JOB. In the records below, swap every occurrence of "热点阅读" for "热门阅读" and reproduce all lines otherwise unchanged.

--

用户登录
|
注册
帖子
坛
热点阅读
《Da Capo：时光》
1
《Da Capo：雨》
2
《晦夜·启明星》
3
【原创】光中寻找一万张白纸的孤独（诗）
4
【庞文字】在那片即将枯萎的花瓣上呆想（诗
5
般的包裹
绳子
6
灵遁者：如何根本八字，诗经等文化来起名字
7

--

THE COMPLETED TASK.
用户登录
|
注册
帖子
坛
热门阅读
《Da Capo：时光》
1
《Da Capo：雨》
2
《晦夜·启明星》
3
【原创】光中寻找一万张白纸的孤独（诗）
4
【庞文字】在那片即将枯萎的花瓣上呆想（诗
5
般的包裹
绳子
6
灵遁者：如何根本八字，诗经等文化来起名字
7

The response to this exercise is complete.